Last month I was pottering around in the front room doing some tidying and sorting when suddenly there was a knock at the door. When I opened it there stood a courier, with a package for me – a black jiffy bag. I hadn’t been expecting a delivery so from the get-go my curiosity was piqued, to say the least!
When I opened the package, I found a simple paperback book, its cover spartan, with simple black and white backgrounds and writing (above is the back of the book – the front is half white, half black). No author, no title. Just a hashtag and a message/invitation. To #readwithoutprejudice. Now that I’ve read it I’m convinced I know who the author is – I’ve told Matthew my pick, as he doesn’t really enjoy fiction, so I can enjoy the satisfaction of getting it right when there’s a big reveal if I’ve backed the right horse, but without spoiling the guessing game for anyone else.
The book is told from three points of view. The three characters we walk alongside are Ruth, an experienced and talented nurse, who is black; Turk, a tightly-wound, violent and vehement white supremacist; and Kennedy, a hardworking public defender, who is white. Through these characters the author takes us on a journey exploring race, politics, and the thorny subject of privelege. It’s an incredibly sad story, with some real violence and horror within it, but by offering three such different points the author is able to explore the issues from a variety of angles.
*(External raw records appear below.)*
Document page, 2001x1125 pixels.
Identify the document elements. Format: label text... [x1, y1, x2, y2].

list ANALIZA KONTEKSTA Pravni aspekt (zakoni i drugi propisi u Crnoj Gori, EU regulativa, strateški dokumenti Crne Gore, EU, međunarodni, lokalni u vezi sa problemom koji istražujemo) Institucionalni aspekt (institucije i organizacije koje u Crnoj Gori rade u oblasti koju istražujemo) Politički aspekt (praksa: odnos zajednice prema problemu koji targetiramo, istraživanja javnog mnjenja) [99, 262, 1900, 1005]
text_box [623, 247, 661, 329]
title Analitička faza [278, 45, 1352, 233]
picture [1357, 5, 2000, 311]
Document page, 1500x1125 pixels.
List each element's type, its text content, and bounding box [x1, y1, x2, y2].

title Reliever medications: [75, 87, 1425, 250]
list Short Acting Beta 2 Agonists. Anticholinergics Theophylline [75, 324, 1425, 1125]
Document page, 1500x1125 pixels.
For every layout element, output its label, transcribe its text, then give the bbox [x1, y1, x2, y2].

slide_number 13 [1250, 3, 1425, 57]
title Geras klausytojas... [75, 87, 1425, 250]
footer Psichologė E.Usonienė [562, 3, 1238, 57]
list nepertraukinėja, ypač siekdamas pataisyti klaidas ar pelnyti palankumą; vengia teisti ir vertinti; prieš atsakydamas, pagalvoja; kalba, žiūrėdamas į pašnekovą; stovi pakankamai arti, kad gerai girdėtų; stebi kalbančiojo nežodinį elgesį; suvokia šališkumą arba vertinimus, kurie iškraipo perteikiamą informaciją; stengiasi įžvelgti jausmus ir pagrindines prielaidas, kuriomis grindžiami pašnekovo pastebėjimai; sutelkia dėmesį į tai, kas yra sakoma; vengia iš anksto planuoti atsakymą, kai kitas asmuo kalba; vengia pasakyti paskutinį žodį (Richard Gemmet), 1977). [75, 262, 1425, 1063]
I was impressed by the author’s willingness to allow the characters to have flaws and challenges – they are truly multifacted, deep characters. With a book like this it would be so easy to be facile and cast people into two-dimensional roles – hardworking nurse, good; white supremacist, bad; but by having us walk alongside the characters you get a real sense of them as people. Messy, messy people.
I enjoyed the pace and the drive of the story – it’s a taut, well-plotted piece and there’s very little faffing. Details come into view at speed and the book takes you with it. The author isn’t afraid to leave with you with questions, worries or what ifs, either – even at the resolution point there are things we still can’t know, or which are hard to make peace with.
I think this story is an important one, especially in these troubled times where racism again seems to be rearing its ugly head in a violent and overt way. As well as that, I found this book’s examination of privelege, and the subversive kind of racism which exists in places like the US and the UK, thought-provoking. I think fiction always has a role in the conversation about such matters, and this book is an interesting voice to have involved. Well worth a read.
Thank you very much to Hodder for the review proof, which I received for free. All opinions my own, naturally.